**ACTION ITEM:**
Here is a listing; restate all of it exactly.

**MATERIAL FOR THE TASK:**
==*==

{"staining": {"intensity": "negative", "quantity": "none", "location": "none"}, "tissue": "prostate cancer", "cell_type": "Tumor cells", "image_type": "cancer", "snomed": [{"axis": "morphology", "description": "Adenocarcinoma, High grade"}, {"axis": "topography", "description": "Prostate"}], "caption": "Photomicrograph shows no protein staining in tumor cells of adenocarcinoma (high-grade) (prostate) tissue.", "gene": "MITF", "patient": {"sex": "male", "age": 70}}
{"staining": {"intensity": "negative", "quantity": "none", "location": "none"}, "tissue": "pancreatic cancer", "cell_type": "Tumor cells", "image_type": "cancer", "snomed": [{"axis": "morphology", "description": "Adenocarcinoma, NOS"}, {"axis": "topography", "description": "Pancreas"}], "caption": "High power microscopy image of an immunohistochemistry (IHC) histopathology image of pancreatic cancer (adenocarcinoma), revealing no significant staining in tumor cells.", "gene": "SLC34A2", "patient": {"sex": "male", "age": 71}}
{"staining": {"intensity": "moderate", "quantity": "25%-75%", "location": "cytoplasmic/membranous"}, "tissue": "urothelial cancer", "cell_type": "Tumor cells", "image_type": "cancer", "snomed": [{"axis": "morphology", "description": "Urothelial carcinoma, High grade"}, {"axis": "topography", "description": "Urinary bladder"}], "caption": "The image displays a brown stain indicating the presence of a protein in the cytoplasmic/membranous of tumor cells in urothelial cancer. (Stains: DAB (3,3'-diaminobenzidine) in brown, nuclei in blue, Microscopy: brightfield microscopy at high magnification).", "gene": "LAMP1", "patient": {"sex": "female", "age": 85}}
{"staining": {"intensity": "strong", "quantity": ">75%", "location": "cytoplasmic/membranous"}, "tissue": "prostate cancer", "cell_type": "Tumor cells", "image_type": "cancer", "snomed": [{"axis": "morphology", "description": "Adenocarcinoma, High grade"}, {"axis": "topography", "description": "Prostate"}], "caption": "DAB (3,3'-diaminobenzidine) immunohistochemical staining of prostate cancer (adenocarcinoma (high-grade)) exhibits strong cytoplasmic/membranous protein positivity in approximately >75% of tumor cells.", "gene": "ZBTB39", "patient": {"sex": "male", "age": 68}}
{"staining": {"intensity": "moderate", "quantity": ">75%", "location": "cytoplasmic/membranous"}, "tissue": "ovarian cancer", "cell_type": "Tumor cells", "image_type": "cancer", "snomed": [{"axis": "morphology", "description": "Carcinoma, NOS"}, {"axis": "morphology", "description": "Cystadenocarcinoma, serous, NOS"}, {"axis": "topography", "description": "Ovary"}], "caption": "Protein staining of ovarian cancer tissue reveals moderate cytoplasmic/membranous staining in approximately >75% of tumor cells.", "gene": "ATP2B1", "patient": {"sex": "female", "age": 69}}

==*==

**RESPONSE FOR THIS EXERCISE:**
{"staining": {"intensity": "negative", "quantity": "none", "location": "none"}, "tissue": "prostate cancer", "cell_type": "Tumor cells", "image_type": "cancer", "snomed": [{"axis": "morphology", "description": "Adenocarcinoma, High grade"}, {"axis": "topography", "description": "Prostate"}], "caption": "Photomicrograph shows no protein staining in tumor cells of adenocarcinoma (high-grade) (prostate) tissue.", "gene": "MITF", "patient": {"sex": "male", "age": 70}}
{"staining": {"intensity": "negative", "quantity": "none", "location": "none"}, "tissue": "pancreatic cancer", "cell_type": "Tumor cells", "image_type": "cancer", "snomed": [{"axis": "morphology", "description": "Adenocarcinoma, NOS"}, {"axis": "topography", "description": "Pancreas"}], "caption": "High power microscopy image of an immunohistochemistry (IHC) histopathology image of pancreatic cancer (adenocarcinoma), revealing no significant staining in tumor cells.", "gene": "SLC34A2", "patient": {"sex": "male", "age": 71}}
{"staining": {"intensity": "moderate", "quantity": "25%-75%", "location": "cytoplasmic/membranous"}, "tissue": "urothelial cancer", "cell_type": "Tumor cells", "image_type": "cancer", "snomed": [{"axis": "morphology", "description": "Urothelial carcinoma, High grade"}, {"axis": "topography", "description": "Urinary bladder"}], "caption": "The image displays a brown stain indicating the presence of a protein in the cytoplasmic/membranous of tumor cells in urothelial cancer. (Stains: DAB (3,3'-diaminobenzidine) in brown, nuclei in blue, Microscopy: brightfield microscopy at high magnification).", "gene": "LAMP1", "patient": {"sex": "female", "age": 85}}
{"staining": {"intensity": "strong", "quantity": ">75%", "location": "cytoplasmic/membranous"}, "tissue": "prostate cancer", "cell_type": "Tumor cells", "image_type": "cancer", "snomed": [{"axis": "morphology", "description": "Adenocarcinoma, High grade"}, {"axis": "topography", "description": "Prostate"}], "caption": "DAB (3,3'-diaminobenzidine) immunohistochemical staining of prostate cancer (adenocarcinoma (high-grade)) exhibits strong cytoplasmic/membranous protein positivity in approximately >75% of tumor cells.", "gene": "ZBTB39", "patient": {"sex": "male", "age": 68}}
{"staining": {"intensity": "moderate", "quantity": ">75%", "location": "cytoplasmic/membranous"}, "tissue": "ovarian cancer", "cell_type": "Tumor cells", "image_type": "cancer", "snomed": [{"axis": "morphology", "description": "Carcinoma, NOS"}, {"axis": "morphology", "description": "Cystadenocarcinoma, serous, NOS"}, {"axis": "topography", "description": "Ovary"}], "caption": "Protein staining of ovarian cancer tissue reveals moderate cytoplasmic/membranous staining in approximately >75% of tumor cells.", "gene": "ATP2B1", "patient": {"sex": "female", "age": 69}}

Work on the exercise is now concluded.